Actually, the MIN(m1, m2)
is the entries (i.e., links) with minimum similarities in both m1
and m2
, where nonexisting entries in both m1
and m2
are assumed to have a similarity of 0
. Therefore, if one link l
only exists in one m1
for instance, then we conceder that m2
contains the same link l
with a similarity of 0
. Therefore, we do not return l
as it would have the minimum similarity of 0
. The MAX(m1, m2)
has the same semantics.
MINUS(m1,m2)
will only return links from m1
with their respective similarities, only in case such links do not exist in m2
.
Done updating the LIMES docs
Is it possible to use LIMES with more than two sources which are all included in the same file? The sources should be mapped to each other but of course I don't want to map a source to itself and I also don't want to have duplicate pairs (A,B) and (B,A). To clarify with an example, lets say I have a class :Country with many instances and each country has a population of individuals. All of this data is in the same file countries.ttl. Now I want to find out, which individuals live in more than one country.
This can be done in the following manner, declaring source and target alike:
However this will generate a false match for every person to itself, and also it will also match each pair twice in both directions. I would like to add a restriction like "STR(?x) < STR(?y)" but it seems like one cannot reference variables from the source in the restriction of the target. A workaround is to throw away all matches with score exactly 1.0 but this is wasteful on resources and also discards correct matches that happen to be exactly equal.
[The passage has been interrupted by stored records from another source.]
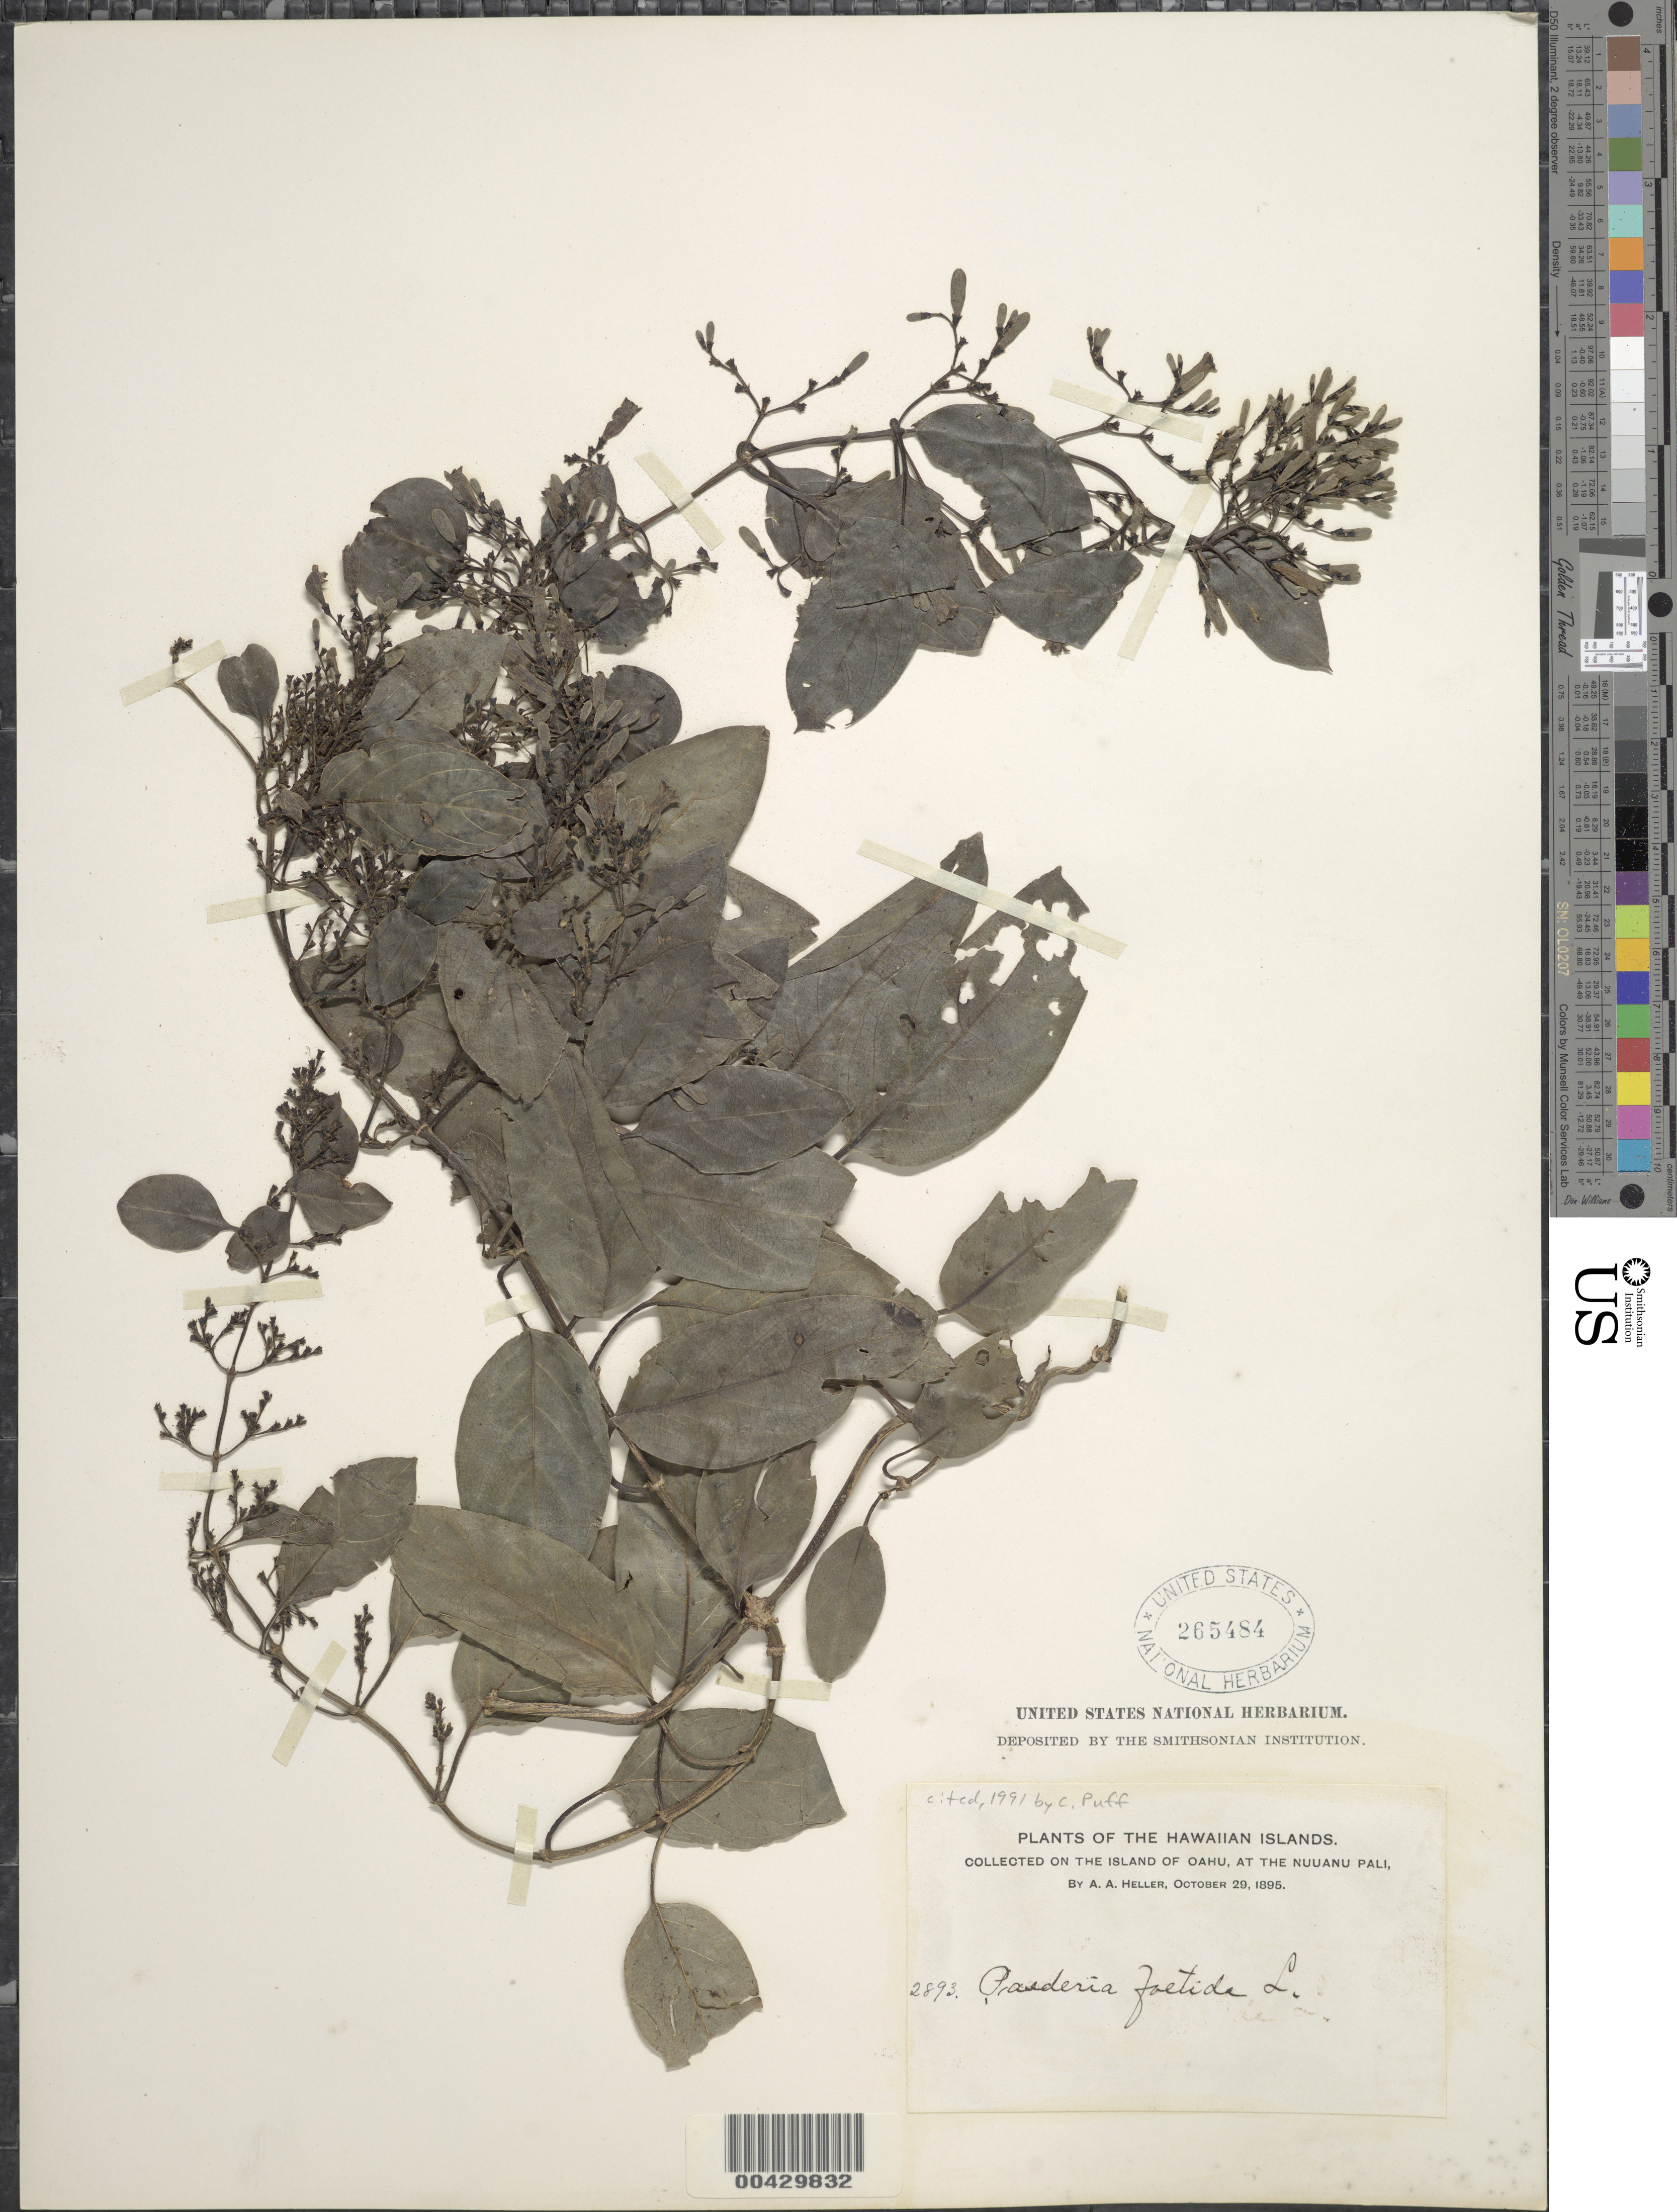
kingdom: Plantae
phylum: Tracheophyta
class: Magnoliopsida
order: Gentianales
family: Rubiaceae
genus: Paederia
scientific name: Paederia foetida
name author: L.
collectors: A. A. Heller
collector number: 2893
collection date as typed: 29 Oct 1895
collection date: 1895-10-29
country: United States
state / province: Hawaii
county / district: Honolulu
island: Oahu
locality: Nuuanu Pali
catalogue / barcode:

Also, this will map people in a country to others in the same country which is not intended.
Another way is to perform postprocessing to remove all duplicate and self matches but that seems to be inefficient in both developer and execution time.
Lastly, I could write a script which would enumerate all n*(n-1)/2 unique non self-matching pairs and generate as many limes configuration files but that has its own problems.
Is there any way to solve this task efficiently using LIMES or do I need to use one of the mentioned imperfect options?